Work instructions -
(1) Answer these questions using the Nayab v. Capital One opinion:
(a) Under which federal statute did Nayab bring her claim?
(b) On what date was the case decided?
(c) According to the court's holding, who has the burden of pleading that the credit report was obtained for an authorized purpose?
(2) Write the next part of the Nayab v. Capital One opinion, picking up after its last sentence.

Given passage -
((
Nayab v. Capital One Bank (USA), N.A.

Citation942 F.3d 480
Decision Date31 October 2019
Docket NumberNo. 17-55944,17-55944
Parties Freshta Y. NAYAB, individually and on behalf of others similarly situated, Plaintiff-Appellant, v. CAPITAL ONE BANK (USA), N.A., Defendant-Appellee.
CourtUnited States Courts of Appeals. United States Court of Appeals (9th Circuit)

RICE, Chief District Judge:

Freshta Nayab appeals the district court’s order which dismissed her Fair Credit Reporting Act ("FCRA") claim with prejudice and without leave to amend for lack of standing and for failure to state a claim. We have jurisdiction pursuant to 28 U.S.C. § 1291. "We accept as true all factual allegations in the operative complaint, and we construe them in the light most favorable to Plaintiff as the non-moving party." Eichenberger v. ESPN, Inc. , 876 F.3d 979, 981 (9th Cir. 2017). "We review de novo the district court’s decision to grant a motion to dismiss a claim under Rule 12(b)(6)." Id. at 982. "To survive a motion to dismiss, the claim must be plausible on its face." Id. "We must uphold a district court’s decision to dismiss either if a cognizable legal theory is absent or if the facts alleged fail to suffice under a cognizable claim." Id. (emphasis in original).

This case presents two issues of first impression for this Circuit: (1) whether a consumer suffers a concrete Article III injury in fact when a third-party obtains her credit report for a purpose not authorized by the FCRA and (2) whether the consumer-plaintiff must plead the third-party’s actual unauthorized purpose in obtaining the report to survive a motion to dismiss. We hold that a consumer suffers a concrete injury in fact when a third-party obtains her credit report for a purpose not authorized by the FCRA. We also hold that a consumer-plaintiff need allege only that her credit report was obtained for a purpose not authorized by the statute to survive a motion to dismiss; the defendant has the burden of pleading it obtained the report for an authorized purpose.
))
Dataset items:
((
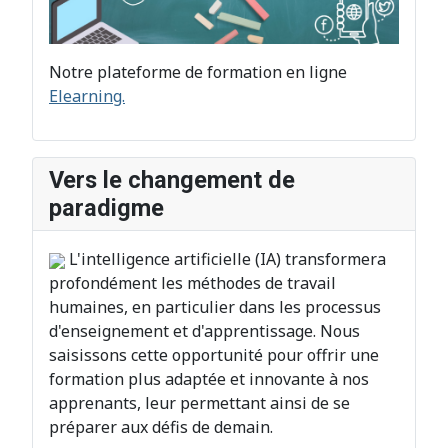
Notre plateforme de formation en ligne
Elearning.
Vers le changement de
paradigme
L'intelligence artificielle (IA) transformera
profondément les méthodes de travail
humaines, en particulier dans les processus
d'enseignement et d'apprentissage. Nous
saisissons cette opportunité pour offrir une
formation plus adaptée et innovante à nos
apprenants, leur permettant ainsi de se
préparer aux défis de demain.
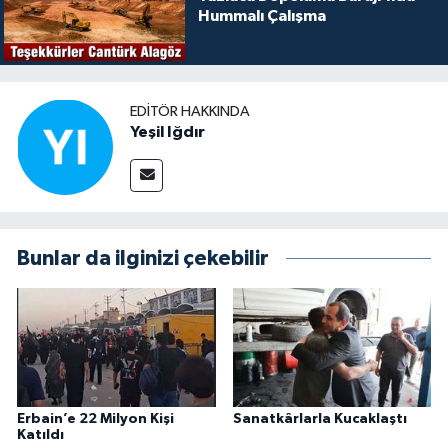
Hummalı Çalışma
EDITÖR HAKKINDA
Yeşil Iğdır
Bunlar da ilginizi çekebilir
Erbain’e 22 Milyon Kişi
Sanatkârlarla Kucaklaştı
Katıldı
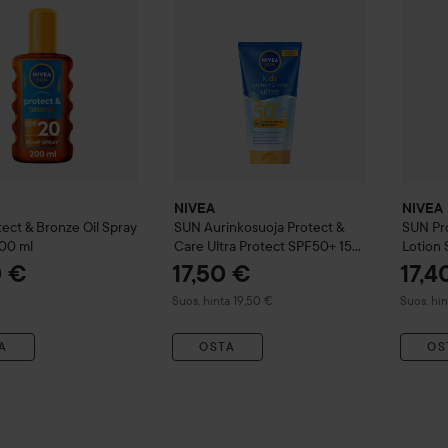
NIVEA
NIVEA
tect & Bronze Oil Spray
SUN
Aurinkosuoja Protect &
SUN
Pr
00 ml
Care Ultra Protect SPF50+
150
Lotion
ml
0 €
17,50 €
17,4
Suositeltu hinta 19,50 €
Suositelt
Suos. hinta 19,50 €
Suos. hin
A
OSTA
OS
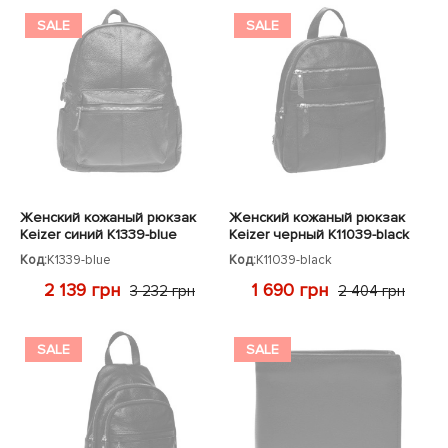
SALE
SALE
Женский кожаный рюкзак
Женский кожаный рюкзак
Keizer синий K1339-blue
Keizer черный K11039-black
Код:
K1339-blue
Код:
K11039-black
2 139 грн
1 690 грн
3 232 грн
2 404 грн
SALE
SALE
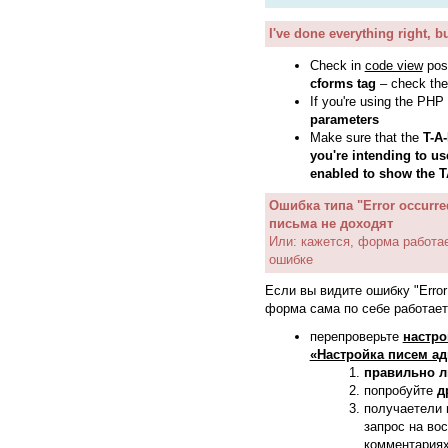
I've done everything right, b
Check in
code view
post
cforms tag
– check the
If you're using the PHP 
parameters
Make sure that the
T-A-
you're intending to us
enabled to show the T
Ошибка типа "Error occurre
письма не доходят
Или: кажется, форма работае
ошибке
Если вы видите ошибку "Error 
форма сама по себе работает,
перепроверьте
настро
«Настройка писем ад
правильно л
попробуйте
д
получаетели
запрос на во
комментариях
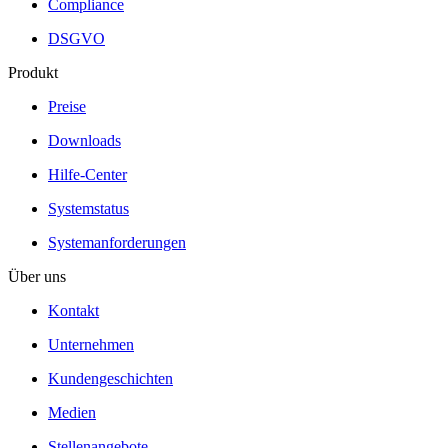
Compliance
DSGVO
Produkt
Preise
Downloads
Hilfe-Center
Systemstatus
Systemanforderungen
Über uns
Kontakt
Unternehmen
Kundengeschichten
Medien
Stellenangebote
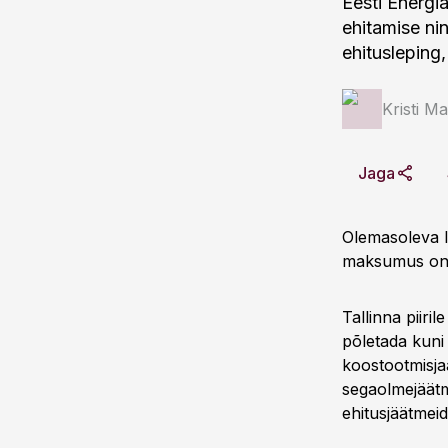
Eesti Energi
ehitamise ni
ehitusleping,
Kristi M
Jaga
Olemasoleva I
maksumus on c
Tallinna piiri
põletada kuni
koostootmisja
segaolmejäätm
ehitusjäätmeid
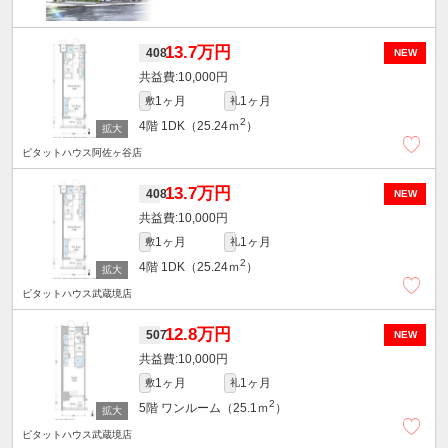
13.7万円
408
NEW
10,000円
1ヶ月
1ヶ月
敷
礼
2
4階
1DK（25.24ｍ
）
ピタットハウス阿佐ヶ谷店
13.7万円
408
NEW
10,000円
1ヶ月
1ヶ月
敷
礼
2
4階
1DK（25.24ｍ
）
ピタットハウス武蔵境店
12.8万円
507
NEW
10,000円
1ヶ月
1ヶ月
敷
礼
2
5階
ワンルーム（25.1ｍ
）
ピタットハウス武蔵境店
))
((
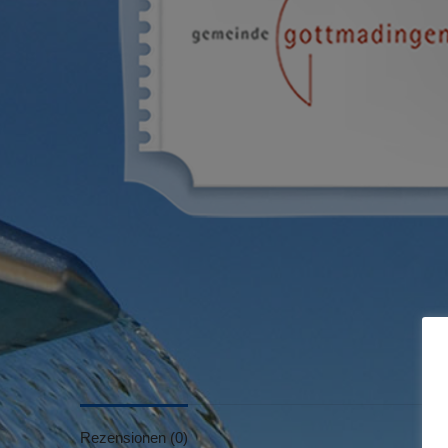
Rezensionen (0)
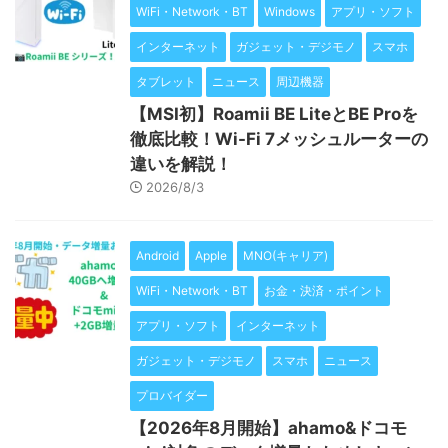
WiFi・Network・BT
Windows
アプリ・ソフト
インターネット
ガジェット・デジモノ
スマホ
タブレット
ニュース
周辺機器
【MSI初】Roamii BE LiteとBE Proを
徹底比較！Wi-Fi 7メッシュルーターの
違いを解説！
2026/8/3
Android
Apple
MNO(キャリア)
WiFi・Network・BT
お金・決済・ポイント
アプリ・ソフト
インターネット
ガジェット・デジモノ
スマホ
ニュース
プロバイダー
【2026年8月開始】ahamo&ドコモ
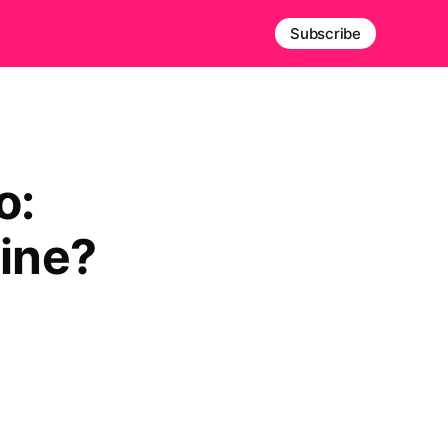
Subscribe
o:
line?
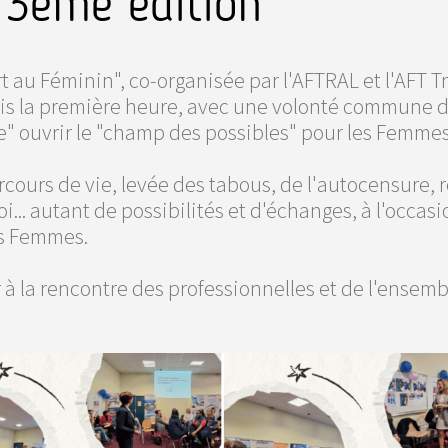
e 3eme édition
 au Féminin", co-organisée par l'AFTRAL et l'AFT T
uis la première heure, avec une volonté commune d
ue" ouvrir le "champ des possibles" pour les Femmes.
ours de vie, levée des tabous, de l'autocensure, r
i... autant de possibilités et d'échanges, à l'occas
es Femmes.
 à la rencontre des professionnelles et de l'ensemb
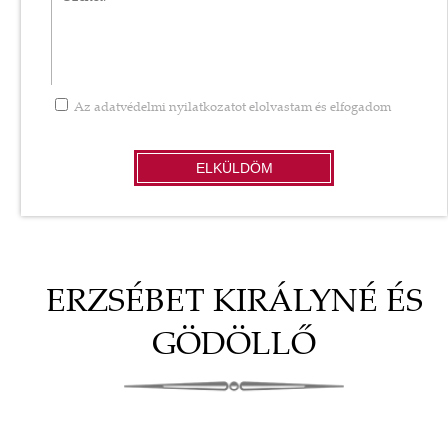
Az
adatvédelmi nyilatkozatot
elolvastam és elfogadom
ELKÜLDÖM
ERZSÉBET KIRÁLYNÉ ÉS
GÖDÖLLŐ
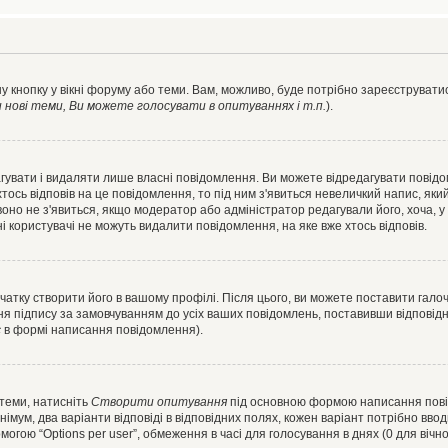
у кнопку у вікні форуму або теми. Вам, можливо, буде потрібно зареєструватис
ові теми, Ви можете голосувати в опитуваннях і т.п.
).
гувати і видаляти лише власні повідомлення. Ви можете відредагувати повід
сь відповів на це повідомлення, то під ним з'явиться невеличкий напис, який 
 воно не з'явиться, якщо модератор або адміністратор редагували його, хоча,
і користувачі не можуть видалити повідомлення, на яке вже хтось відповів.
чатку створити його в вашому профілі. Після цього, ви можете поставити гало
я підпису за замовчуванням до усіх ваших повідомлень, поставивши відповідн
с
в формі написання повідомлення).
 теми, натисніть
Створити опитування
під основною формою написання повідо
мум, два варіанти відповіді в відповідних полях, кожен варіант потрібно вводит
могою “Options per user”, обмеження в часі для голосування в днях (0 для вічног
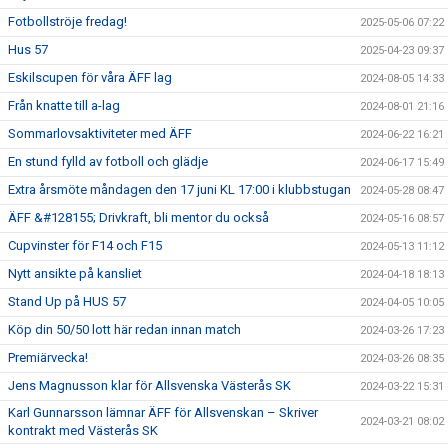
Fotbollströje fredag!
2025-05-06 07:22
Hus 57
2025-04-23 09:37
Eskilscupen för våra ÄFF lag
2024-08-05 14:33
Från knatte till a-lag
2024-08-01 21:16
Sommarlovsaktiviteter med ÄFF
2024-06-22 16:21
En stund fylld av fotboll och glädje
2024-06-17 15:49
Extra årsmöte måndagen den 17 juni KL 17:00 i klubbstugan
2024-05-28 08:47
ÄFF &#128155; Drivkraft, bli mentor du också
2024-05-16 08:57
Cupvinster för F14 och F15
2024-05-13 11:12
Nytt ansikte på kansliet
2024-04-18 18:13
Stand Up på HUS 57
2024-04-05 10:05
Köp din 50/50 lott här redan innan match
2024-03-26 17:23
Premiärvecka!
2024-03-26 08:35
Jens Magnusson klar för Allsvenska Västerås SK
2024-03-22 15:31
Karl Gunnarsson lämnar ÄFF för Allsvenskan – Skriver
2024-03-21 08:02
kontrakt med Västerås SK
))
Task-by-task answers -
(1)
(a) The Fair Credit Reporting Act (FCRA)
(b) 31 October 2019
(c) The defendant

(2)
THE FAIR CREDIT REPORTING ACT

"Congress enacted the FCRA in 1970 in response to concerns about corporations’ increasingly sophisticated use of consumers’ personal information in making credit and other decisions." Syed v. M-I, LLC , 853 F.3d 492, 496 (9th Cir.), cert. denied , ––– U.S. ––––, 138 S. Ct. 447, 199 L.Ed.2d 340 (2017) (citation omitted); see Spokeo, Inc. v. Robins (Spokeo II) , ––– U.S. ––––, 136 S. Ct. 1540, 1550, 194 L.Ed.2d 635 (2016). "Specifically, Congress recognized the need to ‘ensure fair and accurate credit reporting, promote efficiency in the banking system, and protect consumer privacy.’ " Syed , 853 F.3d at 496 (quoting Safeco Ins. Co. v. Burr , 551 U.S. 47, 52, 127 S.Ct. 2201, 167 L.Ed.2d 1045 (2007) ). In the context of the protections afforded under the FCRA, we recently observed that "[t]he modern information age has shined a spotlight on information privacy, and on the widespread use of consumer credit reports to collect information in violation of consumers’ privacy rights." Id. at 495.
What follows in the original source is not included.